I can see how to approach osmotic, metabolic and assimilating; their modi operandi are somewhat eponymous, even if by way of figurative language. But electro-magenetic still puzzles me.
3- Also, I guess thirdly, another question: While I understand that you propose these as different types of imaginations that rein over different stages of human history (correct me if I'm wrong), is it not possible to use these as atemporal tools by which to cognize the different natures of past and present historical occurences and movements - in the vein of, for example, describing a baroque moment, be it in a pre- or post- baroque era?
You already hint at it here-3390x:
The Pyramids, Stonehenge, St. Peter's (Vatican), Bilbao(?) -- extreme, extreme architectures.
The Pantheon, Hall of Mirrors, Versailles, entry sequence of Schinkel's Altes Museum, Kimball Art Gallery -- examples of the best osmotic architecture there is.
Classical Greek and Roman Architecture -- pure architecture of fertility.
The Hindu Temple -- the ultimate transcendence from an architeture of fertility to an architecture of pregnancy, whereas the Gothic Cathedral is an architecture of pregnancy, albeit virginal.
All of 20th century Berlin -- the metabolic (create and destroy and create and destroy and ...)
To understand architecture of assimilation, look at the Renaissance, but also look to early 20th century Purism to understand assimilation in the extreme, ie, purge.
Today's architectures are by and large assimilating and/or metabolic (contextual and/or 'deconstructivist'?).
You're very lucky if you ever see pure examples of electromagnetic or frequency architectures today because they are almost entirely architectures of the far off future.
There are many more examples to offer, but that's all for now. In general, I see all architectures as reenactionary (as opposed to reactionary).
Architecture reenacts human imagination, and human imagination reenacts the way the human body is and operates. The human body and the design thereof is THE enactment. The human imagination then reenacts corporal morphology and physiology, and architecture then reenacts our reenacting imaginations.

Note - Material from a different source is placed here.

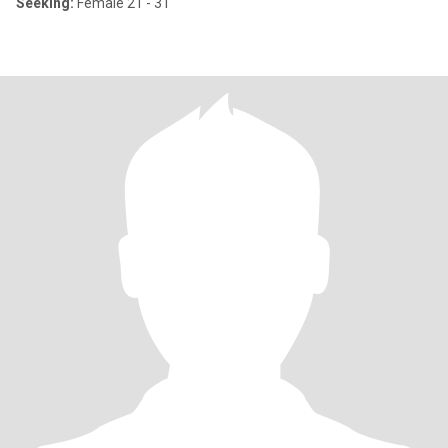
Seeking:
Female 21 - 31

But interestingly, I again find this chasm between the description of an imagination and that of the architecture. Unless I have misunderstood. Do you mean that the design implication/intention/allusion of the Schinkel Altes Museum points to the osmotic (I could interpret that in conceiving of the fašade as being rendered a permeable one, for instance) or that the imagination that bore it submitted itself to a process of osmosis from other sources? This comes back to item 1. The difference I'm imagining, would that be valid?